Colombia coca production dropped in 2011: US

Colombia’s coca and cocaine production have dropped in the last year, the United States government said Monday, contradicting a recent United Nations report that claimed cultivation had gone up.

The U.S. figures indicating a 17% drop in Colombian coca prodcution stand in sharp contrast to findings released earlier this month by the U.N.’s Office on Drugs and Crime (UNODC), which said coca production in Colombia was on the rise, having increased from 153,200 acres of coca production in 2010 to 158,100 in 2011.

U.S. estimates of overall coca production in Colombia were still higher than those of the U.N. The document said production had dropped from 247,100 acres in 2010 to 205,000 hectares in 2011.

Normally, the two groups differ slightly in numbers but agree on overall trends, El Tiempo newspaper reported. The Colombian government relies on U.N. calculations in its official reports.

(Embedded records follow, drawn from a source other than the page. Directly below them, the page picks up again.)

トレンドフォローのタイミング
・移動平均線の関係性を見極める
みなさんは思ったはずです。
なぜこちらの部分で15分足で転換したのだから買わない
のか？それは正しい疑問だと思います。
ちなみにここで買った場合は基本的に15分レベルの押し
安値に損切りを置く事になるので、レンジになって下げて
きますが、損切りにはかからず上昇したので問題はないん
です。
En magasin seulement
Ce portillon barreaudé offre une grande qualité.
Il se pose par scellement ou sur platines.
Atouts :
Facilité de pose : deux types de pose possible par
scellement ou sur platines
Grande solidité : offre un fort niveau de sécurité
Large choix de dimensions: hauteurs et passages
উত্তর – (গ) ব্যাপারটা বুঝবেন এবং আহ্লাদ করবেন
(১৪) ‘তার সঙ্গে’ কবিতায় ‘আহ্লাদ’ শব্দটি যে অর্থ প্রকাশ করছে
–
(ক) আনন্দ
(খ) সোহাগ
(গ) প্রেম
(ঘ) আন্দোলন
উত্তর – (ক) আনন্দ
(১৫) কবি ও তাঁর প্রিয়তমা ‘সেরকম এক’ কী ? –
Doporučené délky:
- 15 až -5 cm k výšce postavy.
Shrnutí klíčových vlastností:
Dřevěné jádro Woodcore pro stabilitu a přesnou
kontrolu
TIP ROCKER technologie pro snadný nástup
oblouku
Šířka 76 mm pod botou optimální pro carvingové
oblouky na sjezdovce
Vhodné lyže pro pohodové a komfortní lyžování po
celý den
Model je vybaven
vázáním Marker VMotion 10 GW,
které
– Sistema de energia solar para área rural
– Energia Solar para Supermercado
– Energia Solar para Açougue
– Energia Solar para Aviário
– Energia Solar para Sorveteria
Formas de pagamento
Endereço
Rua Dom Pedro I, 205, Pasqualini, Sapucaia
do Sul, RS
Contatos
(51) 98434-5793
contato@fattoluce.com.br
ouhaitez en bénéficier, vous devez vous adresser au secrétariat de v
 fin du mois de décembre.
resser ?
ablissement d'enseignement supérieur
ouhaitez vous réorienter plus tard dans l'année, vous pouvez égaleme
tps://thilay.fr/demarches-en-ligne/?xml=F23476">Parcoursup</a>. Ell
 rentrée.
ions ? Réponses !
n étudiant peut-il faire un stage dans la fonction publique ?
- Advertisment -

According to the United States, Colombia’s cocaine production had also lowered by 25% in the last year, down to 195 metric tons in 2011. The U.S. numbers indicate that Colombia no longer leads the world in cocaine production: It is now ranked third, following Peru (325 metric tons) and Bolivia (265).

The U.S. drug czar will present these findings Monday in a forum organized by the Center for Strategic and International Studies. Last year, the United States retracted its initial report on Colombian coca production, after officials realized they had included a swath of land that did not exist.

The U.S. statistics have been challenged by journalists in the past. In 2011, Narcoleaks, a group of Italian journalists and researchers, said the United States had reported Colombia produced 295 metric tons of cocaine in 2008, while 351.8 metric tons had been seized in Colombia worldwide. “Someone’s math is wrong,” the group wrote.